7. The poppy image recognition method based on convolutional neural networks as described in claim 5, characterized in that, The multi-scale feature map is input into the spatial attention optimization module to generate a channel-spatial weight matrix, which is then multiplied with the multi-scale feature map to obtain an enhanced feature map, including: The multi-scale feature map is subjected to global average pooling, and after passing through two fully connected layers, the channel weight matrix is generated using the Sigmoid activation function. Max pooling and average pooling are performed in the channel dimension, and the spatial weight distribution is learned through 7×7 convolution after concatenation to generate a spatial weight matrix. The channel weight matrix and the spatial weight matrix are multiplied element-wise, and then multiplied with the multi-scale feature map to obtain the enhanced feature map.
8. The poppy image recognition method based on convolutional neural networks as described in claim 5, characterized in that, After downsampling using depthwise separable convolutional blocks and outputting the final feature map, the method further includes: Global average pooling is performed on the final feature map, and the generated feature vector is input into a fully connected layer to obtain a classification branch; The final feature map is convolved with 1x1 to obtain the localization branch.
9. The poppy image recognition method based on convolutional neural networks as described in claim 8, characterized in that, After converting the final feature map into a vector, the classification confidence score and its corresponding coordinates are output, including: Using the Sigmoid activation function, the corresponding classification confidence score is output based on the classification branch; Based on the center coordinates and width and height of the bounding box output by the positioning branch, a linear activation function is used to convert them into the original coordinate values.

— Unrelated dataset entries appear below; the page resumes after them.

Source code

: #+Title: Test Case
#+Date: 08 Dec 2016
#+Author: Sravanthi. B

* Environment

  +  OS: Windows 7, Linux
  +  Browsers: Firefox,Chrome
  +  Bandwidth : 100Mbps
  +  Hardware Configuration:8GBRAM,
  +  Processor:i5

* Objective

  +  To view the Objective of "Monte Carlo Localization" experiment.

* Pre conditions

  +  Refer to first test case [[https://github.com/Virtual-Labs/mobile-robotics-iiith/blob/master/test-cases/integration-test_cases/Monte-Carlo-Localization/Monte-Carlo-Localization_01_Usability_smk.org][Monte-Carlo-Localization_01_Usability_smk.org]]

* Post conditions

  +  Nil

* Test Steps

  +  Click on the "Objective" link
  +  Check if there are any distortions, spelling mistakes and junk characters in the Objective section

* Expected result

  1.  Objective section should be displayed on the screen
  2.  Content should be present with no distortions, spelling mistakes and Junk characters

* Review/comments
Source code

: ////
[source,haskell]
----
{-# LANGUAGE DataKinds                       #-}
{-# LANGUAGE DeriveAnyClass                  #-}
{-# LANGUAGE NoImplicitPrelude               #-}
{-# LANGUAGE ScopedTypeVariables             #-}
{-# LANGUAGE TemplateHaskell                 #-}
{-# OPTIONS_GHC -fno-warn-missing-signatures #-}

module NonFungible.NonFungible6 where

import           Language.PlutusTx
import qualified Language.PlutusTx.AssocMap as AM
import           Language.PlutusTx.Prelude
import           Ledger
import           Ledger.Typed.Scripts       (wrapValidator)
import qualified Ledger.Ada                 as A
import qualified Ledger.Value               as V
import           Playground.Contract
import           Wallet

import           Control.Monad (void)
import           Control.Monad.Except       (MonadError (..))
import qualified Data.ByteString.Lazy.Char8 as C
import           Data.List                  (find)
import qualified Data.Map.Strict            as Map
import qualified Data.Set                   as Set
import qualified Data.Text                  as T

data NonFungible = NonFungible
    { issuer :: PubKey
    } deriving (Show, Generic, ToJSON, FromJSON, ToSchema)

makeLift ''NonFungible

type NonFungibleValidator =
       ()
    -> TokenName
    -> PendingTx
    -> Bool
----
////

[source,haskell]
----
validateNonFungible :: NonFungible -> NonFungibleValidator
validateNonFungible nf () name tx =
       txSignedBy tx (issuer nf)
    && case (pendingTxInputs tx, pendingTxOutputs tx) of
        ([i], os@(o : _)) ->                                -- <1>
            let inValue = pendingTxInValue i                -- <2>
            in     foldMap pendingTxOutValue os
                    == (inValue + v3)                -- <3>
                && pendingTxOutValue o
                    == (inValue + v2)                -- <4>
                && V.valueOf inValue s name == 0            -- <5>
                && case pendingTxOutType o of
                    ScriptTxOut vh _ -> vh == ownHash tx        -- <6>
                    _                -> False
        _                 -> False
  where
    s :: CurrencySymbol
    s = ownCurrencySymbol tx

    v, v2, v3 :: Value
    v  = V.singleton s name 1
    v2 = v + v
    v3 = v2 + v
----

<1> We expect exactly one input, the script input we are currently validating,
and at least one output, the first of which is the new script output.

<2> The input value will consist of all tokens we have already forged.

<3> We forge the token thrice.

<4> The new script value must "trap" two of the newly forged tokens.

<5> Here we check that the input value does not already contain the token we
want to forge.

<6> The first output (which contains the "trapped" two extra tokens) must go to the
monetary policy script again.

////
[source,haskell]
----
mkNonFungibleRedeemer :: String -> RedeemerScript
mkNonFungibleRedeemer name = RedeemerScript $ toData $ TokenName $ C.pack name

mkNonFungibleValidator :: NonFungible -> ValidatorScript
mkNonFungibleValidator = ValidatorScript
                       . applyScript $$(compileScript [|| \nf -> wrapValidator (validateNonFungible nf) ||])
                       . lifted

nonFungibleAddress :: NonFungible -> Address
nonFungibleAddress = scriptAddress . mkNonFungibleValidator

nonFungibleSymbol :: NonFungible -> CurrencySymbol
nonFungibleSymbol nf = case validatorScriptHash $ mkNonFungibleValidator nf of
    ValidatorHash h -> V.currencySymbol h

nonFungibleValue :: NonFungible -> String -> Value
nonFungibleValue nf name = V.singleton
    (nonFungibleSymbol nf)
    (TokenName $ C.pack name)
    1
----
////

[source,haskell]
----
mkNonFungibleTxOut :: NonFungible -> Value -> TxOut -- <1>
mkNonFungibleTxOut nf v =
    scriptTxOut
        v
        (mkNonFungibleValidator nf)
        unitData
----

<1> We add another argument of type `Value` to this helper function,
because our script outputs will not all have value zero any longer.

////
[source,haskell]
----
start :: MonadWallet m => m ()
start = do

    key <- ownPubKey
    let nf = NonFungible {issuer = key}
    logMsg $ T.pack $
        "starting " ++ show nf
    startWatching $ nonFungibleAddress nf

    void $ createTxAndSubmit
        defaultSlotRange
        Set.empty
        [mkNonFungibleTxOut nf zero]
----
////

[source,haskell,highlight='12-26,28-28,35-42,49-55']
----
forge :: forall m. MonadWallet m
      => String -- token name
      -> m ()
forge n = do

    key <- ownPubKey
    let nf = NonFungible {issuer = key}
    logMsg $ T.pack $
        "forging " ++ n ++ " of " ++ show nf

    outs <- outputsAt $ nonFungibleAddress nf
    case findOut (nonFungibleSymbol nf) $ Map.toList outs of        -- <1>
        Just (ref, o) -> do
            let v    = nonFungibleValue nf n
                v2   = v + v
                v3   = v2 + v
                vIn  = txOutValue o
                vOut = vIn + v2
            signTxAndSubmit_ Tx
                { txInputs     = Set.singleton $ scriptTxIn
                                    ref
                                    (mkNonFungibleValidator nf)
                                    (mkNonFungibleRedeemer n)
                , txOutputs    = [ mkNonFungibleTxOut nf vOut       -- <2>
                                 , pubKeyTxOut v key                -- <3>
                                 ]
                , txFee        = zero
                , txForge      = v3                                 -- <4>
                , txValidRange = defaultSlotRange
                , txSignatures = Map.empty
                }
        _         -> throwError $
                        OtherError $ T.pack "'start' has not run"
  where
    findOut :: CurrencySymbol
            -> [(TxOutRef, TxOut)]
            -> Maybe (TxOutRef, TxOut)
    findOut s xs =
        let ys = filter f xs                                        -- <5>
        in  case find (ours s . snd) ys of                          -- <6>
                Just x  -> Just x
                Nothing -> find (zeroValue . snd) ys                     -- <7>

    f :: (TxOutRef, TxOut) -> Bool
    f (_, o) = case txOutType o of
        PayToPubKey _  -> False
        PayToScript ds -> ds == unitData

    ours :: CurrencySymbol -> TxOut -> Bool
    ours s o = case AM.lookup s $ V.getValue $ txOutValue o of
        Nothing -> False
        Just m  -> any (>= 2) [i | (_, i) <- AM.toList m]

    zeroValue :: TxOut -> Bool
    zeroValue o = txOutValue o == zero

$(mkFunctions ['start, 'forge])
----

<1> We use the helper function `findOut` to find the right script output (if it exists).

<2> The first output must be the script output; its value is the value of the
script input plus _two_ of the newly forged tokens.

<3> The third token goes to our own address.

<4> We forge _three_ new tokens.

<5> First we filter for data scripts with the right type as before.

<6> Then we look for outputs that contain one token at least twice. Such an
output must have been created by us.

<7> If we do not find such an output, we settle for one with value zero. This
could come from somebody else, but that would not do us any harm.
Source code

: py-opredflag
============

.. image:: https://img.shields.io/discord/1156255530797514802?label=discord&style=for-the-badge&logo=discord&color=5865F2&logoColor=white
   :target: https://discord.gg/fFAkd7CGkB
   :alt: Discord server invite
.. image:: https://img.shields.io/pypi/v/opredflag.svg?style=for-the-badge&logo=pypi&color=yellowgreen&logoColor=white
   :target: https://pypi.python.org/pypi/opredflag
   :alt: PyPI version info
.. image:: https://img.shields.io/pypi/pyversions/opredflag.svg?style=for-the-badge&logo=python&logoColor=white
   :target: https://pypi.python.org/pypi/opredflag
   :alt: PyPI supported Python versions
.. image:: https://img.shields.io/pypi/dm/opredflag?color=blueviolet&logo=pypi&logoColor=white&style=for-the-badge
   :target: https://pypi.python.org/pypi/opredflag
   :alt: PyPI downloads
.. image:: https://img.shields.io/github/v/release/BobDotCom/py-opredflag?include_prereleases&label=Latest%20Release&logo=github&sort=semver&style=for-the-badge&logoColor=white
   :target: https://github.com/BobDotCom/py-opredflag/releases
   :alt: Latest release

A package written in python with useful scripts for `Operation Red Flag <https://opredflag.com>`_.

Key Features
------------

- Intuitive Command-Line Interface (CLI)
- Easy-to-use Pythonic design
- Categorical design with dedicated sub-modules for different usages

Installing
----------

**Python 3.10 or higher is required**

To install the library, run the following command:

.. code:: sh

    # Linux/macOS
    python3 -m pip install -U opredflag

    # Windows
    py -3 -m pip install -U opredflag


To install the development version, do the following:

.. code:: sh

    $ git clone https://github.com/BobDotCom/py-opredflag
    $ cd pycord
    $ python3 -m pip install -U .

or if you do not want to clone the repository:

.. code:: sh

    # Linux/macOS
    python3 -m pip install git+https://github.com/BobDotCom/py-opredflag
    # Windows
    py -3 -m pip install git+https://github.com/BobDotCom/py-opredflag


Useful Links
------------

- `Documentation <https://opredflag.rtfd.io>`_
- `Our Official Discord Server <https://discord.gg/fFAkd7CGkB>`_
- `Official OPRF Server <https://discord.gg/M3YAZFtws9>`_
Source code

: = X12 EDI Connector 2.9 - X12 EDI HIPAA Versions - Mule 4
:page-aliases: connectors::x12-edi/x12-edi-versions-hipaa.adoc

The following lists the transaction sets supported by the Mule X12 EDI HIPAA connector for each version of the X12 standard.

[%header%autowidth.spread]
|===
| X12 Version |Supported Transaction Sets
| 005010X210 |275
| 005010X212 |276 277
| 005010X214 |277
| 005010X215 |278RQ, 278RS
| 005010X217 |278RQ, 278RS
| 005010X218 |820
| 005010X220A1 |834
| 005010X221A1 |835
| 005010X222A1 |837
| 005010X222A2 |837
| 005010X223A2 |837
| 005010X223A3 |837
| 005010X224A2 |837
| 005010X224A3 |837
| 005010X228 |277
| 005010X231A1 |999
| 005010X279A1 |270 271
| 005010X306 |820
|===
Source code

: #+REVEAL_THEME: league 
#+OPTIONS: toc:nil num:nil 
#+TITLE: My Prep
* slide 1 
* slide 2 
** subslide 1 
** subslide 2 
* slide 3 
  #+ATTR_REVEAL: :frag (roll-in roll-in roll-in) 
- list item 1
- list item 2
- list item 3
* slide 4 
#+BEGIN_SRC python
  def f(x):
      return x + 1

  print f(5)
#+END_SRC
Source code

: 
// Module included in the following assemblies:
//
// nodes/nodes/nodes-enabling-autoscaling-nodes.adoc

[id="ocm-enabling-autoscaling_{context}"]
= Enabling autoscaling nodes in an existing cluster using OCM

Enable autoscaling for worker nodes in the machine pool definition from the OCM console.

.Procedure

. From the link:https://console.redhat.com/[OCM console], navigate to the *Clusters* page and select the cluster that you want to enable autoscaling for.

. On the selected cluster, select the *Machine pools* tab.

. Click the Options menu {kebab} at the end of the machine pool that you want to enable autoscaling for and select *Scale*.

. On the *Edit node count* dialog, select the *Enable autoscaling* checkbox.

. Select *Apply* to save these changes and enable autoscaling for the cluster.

10. A poppy image recognition system based on a convolutional neural network, applied to the poppy image recognition method based on a convolutional neural network as described in claim 1, characterized in that, The poppy image recognition system based on convolutional neural networks includes an image acquisition module, a feature extraction module, and a classification and recognition module; The image acquisition module is used to legally acquire poppy images and an initial negative sample library, generate synthetic plant images through cGAN, and enhance and expand the dataset; The feature extraction module is used to input the obtained hierarchical sample set into a lightweight multi-scale convolutional network for feature extraction and attention optimization, and output the final feature map after downsampling. The classification and recognition module is used to convert the final feature map into a vector and then output the classification confidence score and the corresponding coordinates.